| TANTANGAN |
Salin ulang tanpa mengubah apa pun baris-baris catatan di bawah ini, mulai dari baris paling awal sampai baris yang memuat "common name: Forest tent caterpillar". Baris pertama dan baris terakhir itu ikut disalin.

| BAHAN LATIHAN |
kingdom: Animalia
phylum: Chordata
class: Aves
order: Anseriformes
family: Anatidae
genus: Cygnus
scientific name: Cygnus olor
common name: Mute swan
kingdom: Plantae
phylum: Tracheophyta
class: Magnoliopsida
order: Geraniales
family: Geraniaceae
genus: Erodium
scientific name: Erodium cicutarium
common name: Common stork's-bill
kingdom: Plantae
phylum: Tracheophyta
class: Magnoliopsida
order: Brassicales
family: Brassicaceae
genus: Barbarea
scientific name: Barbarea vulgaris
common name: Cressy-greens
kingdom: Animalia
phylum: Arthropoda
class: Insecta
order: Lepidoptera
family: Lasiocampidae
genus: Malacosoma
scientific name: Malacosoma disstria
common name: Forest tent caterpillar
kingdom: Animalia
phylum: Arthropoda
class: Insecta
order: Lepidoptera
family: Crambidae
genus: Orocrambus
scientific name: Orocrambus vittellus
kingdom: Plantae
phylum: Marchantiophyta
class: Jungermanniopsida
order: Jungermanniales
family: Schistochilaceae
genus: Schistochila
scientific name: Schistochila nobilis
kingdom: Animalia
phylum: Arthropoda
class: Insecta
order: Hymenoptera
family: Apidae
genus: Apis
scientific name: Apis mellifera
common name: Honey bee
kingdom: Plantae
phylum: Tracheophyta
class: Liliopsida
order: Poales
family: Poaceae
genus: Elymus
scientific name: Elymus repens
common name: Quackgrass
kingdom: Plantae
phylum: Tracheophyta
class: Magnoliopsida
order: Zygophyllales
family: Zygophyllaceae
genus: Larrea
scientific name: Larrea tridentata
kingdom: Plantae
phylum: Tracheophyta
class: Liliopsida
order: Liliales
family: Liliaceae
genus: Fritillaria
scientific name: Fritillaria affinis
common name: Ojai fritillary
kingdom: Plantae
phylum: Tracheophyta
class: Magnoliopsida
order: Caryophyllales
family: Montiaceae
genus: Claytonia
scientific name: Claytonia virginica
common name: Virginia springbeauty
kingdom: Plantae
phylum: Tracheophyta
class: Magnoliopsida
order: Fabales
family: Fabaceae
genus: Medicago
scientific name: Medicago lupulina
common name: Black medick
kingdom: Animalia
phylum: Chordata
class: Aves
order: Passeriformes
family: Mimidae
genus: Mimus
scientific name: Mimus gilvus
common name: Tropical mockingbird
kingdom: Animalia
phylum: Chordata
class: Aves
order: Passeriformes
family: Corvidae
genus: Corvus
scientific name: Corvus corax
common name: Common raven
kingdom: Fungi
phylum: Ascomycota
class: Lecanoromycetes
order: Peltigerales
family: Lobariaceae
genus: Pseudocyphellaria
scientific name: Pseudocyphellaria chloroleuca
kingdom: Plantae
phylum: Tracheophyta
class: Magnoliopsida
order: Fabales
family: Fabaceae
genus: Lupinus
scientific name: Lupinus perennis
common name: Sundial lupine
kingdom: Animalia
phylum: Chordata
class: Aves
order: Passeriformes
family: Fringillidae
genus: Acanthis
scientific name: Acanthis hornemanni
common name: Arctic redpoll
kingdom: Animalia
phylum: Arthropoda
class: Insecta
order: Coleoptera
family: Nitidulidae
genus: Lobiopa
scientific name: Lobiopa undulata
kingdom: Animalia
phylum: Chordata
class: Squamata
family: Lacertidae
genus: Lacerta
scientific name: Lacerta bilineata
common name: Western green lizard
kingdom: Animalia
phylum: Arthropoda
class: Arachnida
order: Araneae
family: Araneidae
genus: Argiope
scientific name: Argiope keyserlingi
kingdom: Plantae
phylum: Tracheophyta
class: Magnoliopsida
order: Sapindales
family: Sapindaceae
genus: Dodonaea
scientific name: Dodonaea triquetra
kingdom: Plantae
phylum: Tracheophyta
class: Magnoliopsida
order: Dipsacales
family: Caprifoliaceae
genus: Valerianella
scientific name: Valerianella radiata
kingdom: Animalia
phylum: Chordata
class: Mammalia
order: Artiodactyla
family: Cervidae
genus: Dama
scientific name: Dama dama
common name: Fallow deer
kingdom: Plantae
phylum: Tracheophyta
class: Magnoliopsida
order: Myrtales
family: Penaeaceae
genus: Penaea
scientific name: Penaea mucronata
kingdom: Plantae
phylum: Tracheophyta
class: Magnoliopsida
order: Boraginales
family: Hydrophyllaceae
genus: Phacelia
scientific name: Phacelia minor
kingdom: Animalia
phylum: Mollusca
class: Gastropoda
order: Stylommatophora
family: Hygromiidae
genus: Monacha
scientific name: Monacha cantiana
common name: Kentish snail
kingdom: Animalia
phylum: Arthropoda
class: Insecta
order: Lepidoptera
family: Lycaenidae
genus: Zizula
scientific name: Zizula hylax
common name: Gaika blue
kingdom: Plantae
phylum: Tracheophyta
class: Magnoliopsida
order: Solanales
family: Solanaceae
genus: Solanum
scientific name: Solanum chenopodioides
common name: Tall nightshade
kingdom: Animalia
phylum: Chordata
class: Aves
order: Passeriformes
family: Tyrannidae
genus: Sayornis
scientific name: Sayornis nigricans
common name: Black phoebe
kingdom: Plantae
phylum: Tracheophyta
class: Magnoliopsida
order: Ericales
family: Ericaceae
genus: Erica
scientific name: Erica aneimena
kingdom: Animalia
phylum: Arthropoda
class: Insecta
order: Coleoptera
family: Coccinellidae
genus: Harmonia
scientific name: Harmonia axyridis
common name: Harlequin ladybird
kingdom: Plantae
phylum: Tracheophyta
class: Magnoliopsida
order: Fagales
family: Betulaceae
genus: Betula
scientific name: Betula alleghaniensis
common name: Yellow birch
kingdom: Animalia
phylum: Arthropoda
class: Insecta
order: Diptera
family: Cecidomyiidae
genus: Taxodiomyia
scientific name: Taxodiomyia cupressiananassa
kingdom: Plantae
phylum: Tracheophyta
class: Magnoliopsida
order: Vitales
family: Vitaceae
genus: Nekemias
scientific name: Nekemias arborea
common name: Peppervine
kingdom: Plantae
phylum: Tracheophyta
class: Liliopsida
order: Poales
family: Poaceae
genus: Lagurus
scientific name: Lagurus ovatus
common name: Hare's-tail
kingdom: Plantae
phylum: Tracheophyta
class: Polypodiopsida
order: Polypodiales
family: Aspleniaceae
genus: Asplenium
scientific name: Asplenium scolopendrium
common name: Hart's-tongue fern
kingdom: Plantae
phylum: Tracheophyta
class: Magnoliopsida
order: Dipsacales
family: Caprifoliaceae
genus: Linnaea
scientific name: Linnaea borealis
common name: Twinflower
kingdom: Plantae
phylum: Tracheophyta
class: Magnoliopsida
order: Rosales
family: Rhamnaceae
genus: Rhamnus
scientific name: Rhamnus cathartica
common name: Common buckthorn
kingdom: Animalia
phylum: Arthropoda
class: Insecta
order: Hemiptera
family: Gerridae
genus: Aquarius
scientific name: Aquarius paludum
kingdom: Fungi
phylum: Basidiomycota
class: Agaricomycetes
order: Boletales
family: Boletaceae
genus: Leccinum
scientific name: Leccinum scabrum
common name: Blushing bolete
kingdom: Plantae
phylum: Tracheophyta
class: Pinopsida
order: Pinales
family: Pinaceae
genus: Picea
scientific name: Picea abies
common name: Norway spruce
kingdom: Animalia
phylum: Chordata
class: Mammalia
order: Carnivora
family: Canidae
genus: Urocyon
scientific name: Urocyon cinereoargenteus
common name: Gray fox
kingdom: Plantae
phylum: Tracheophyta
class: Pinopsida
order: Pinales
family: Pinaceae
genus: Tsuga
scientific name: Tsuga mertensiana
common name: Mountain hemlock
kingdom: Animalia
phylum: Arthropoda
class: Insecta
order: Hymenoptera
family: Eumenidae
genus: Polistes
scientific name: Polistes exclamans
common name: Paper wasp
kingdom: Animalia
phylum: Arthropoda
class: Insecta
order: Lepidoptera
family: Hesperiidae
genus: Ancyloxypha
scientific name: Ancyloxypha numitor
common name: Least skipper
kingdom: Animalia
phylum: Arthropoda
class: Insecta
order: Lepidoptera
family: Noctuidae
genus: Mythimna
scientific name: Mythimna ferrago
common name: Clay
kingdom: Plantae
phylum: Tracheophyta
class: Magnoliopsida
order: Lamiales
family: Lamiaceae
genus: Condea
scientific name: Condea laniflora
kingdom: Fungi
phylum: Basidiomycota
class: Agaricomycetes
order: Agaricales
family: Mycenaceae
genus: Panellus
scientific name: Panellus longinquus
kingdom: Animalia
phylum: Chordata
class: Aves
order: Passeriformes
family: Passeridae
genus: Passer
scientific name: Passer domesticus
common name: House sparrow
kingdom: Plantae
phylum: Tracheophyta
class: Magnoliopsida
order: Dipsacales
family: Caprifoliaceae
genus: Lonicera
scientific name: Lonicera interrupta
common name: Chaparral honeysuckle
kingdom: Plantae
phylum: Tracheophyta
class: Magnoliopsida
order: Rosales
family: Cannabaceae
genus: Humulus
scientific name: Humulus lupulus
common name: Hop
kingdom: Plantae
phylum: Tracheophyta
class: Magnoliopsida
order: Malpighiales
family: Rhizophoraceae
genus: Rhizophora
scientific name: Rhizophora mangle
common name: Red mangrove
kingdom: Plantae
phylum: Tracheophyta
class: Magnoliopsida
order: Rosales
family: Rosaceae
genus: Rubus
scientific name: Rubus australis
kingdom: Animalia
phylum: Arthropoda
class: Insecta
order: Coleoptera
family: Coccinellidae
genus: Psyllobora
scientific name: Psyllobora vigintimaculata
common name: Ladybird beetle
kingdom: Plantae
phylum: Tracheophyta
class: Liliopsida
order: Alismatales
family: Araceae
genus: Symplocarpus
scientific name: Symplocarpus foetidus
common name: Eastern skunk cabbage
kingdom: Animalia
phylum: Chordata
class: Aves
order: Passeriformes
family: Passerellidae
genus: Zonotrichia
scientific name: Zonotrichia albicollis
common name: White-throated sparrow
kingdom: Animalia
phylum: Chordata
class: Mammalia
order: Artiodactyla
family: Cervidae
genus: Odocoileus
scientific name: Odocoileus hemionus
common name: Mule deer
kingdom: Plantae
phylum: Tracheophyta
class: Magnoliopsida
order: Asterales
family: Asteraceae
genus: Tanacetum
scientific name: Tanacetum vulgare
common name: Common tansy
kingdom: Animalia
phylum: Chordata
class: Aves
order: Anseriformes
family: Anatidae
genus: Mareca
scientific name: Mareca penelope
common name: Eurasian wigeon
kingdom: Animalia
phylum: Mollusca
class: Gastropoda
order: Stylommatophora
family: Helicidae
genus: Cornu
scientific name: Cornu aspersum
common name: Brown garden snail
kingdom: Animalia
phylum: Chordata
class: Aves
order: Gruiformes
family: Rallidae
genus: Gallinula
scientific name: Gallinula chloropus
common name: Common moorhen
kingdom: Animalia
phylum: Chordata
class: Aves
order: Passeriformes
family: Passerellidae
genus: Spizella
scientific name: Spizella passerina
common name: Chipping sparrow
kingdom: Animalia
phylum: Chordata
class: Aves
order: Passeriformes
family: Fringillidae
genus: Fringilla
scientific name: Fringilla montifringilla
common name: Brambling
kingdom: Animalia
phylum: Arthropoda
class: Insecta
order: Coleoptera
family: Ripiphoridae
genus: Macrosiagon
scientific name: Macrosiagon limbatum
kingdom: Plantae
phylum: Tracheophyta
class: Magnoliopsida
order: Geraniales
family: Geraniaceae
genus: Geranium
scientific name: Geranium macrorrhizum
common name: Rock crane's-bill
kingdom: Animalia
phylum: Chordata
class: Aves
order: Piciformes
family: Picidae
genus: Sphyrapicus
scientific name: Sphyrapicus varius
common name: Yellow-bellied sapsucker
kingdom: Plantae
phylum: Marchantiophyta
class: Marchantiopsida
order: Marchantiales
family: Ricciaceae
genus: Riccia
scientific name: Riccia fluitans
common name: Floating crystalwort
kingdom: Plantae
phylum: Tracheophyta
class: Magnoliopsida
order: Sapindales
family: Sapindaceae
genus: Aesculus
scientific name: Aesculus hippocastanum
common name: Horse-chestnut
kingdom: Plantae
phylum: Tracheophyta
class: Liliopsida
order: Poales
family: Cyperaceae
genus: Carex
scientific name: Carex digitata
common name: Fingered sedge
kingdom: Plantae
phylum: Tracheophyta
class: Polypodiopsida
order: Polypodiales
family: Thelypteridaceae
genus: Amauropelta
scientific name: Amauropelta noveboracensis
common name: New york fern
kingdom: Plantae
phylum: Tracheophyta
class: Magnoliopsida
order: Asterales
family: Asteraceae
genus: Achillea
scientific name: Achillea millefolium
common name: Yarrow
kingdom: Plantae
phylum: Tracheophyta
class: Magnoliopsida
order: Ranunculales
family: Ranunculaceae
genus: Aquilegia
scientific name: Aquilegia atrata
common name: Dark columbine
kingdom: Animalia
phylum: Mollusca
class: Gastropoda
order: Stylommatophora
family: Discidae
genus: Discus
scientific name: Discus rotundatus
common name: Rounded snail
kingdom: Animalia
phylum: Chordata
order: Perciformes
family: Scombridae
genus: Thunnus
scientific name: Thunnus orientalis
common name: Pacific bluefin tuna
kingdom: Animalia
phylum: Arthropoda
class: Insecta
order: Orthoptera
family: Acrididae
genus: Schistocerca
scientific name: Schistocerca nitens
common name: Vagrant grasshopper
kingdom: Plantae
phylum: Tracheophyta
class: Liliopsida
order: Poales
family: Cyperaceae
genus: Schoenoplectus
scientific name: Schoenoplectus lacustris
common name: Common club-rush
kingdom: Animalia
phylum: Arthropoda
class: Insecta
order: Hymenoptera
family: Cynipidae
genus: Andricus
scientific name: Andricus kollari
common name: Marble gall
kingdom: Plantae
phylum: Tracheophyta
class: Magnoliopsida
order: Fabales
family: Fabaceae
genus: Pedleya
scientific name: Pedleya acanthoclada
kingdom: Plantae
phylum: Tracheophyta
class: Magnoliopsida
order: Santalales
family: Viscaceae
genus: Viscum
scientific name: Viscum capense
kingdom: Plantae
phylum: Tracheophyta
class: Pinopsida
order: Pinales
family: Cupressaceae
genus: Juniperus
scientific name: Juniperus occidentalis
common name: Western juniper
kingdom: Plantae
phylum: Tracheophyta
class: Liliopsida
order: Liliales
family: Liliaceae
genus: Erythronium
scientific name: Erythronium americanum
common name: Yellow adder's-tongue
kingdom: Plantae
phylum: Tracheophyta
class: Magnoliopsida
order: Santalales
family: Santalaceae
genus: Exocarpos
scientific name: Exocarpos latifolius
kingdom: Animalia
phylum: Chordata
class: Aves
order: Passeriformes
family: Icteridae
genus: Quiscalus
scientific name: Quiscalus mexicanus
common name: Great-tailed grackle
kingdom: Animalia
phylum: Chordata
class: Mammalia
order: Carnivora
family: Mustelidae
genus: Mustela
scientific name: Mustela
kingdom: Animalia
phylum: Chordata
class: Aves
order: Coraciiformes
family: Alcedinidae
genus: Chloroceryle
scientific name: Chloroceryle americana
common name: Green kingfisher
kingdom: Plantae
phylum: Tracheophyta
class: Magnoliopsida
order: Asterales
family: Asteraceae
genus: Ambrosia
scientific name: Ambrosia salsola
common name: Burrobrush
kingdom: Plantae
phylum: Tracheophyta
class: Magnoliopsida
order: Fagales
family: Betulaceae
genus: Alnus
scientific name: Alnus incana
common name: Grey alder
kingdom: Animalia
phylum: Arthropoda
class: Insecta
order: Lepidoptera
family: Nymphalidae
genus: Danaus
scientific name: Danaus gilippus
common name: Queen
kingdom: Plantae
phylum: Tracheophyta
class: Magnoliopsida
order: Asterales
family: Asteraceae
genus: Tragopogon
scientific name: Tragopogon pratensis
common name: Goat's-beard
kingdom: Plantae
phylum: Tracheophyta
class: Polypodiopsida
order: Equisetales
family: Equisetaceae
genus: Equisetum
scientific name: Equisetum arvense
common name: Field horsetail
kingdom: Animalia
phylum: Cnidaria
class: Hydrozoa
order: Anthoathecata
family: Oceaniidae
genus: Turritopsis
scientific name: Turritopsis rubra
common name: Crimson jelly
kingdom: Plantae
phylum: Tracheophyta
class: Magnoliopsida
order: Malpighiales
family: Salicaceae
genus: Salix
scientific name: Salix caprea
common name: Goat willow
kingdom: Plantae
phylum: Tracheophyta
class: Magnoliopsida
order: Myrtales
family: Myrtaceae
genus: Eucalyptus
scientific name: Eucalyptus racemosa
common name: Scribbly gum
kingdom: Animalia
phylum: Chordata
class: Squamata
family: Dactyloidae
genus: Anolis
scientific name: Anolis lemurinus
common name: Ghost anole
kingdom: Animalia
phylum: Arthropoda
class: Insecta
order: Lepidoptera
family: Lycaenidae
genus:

| JAWABAN BENAR |
kingdom: Animalia
phylum: Chordata
class: Aves
order: Anseriformes
family: Anatidae
genus: Cygnus
scientific name: Cygnus olor
common name: Mute swan
kingdom: Plantae
phylum: Tracheophyta
class: Magnoliopsida
order: Geraniales
family: Geraniaceae
genus: Erodium
scientific name: Erodium cicutarium
common name: Common stork's-bill
kingdom: Plantae
phylum: Tracheophyta
class: Magnoliopsida
order: Brassicales
family: Brassicaceae
genus: Barbarea
scientific name: Barbarea vulgaris
common name: Cressy-greens
kingdom: Animalia
phylum: Arthropoda
class: Insecta
order: Lepidoptera
family: Lasiocampidae
genus: Malacosoma
scientific name: Malacosoma disstria
common name: Forest tent caterpillar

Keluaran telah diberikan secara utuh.